◆ Work instructions
- 1) Edit the passage of the hockey article between "PHILADELPHIA -- The" and "the second season.", inclusive, so that "steep climb" stands in place of "uphill climb".
- 2) According to the hockey article, at what arena will Game 7 be played?
- 3) Translate this sentence from the hockey article into Spanish: "I think they have more pressure, but we certainly have pressure, too."

◆ Page text
Flyers' resiliency has them on brink of history

PHILADELPHIA -- The Philadelphia Flyers remain steadfast in their notion that the effort they're putting forth in the Eastern Conference Semifinals is no different than the uphill climb they negotiated to even qualify for the second season.

While that may be true, perhaps they need to look at the facts. They're one win from accomplishing something only three other professional sports teams ever have done -- win a best-of-seven series after trailing 3-0. The Flyers have a chance to join the 1942 Toronto Maple Leafs, the '75 New York Islanders and the 2004 Boston Red Sox on Friday when puck drops for Game 7 at TD Garden (7 p.m. ET, VERSUS, TSN, RDS, CSH-PH).

"Everybody knows that if you blow a 3-0 lead and take it to Game 7, you don't want to lose it," Flyers forward Danny Briere said. "I think they have more pressure, but we certainly have pressure, too. We want to get it done and possibly make history -- we've seen the commercials going on with the NHL and this is our chance to do it."

Coach Peter Laviolette said nothing to discount his beliefs that this game is no different than any other big game the team has been in this season.

◆ Dataset entries
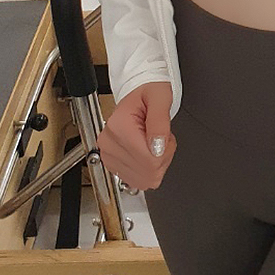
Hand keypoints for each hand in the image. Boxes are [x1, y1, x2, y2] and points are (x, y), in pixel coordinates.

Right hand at [102, 80, 174, 194]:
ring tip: (152, 144)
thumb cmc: (148, 94)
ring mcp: (108, 155)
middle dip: (162, 159)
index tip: (164, 136)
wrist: (138, 94)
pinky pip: (137, 180)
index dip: (166, 152)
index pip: (150, 160)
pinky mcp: (111, 163)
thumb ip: (160, 122)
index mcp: (119, 127)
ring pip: (143, 180)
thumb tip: (157, 147)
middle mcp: (109, 143)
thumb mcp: (160, 99)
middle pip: (147, 173)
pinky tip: (146, 153)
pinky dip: (146, 170)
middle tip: (160, 139)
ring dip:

◆ Solutions by task
- 1)
PHILADELPHIA -- The Philadelphia Flyers remain steadfast in their notion that the effort they're putting forth in the Eastern Conference Semifinals is no different than the steep climb they negotiated to even qualify for the second season.

- 2) TD Garden

- 3) Creo que ellos tienen más presión, pero nosotros ciertamente también tenemos presión.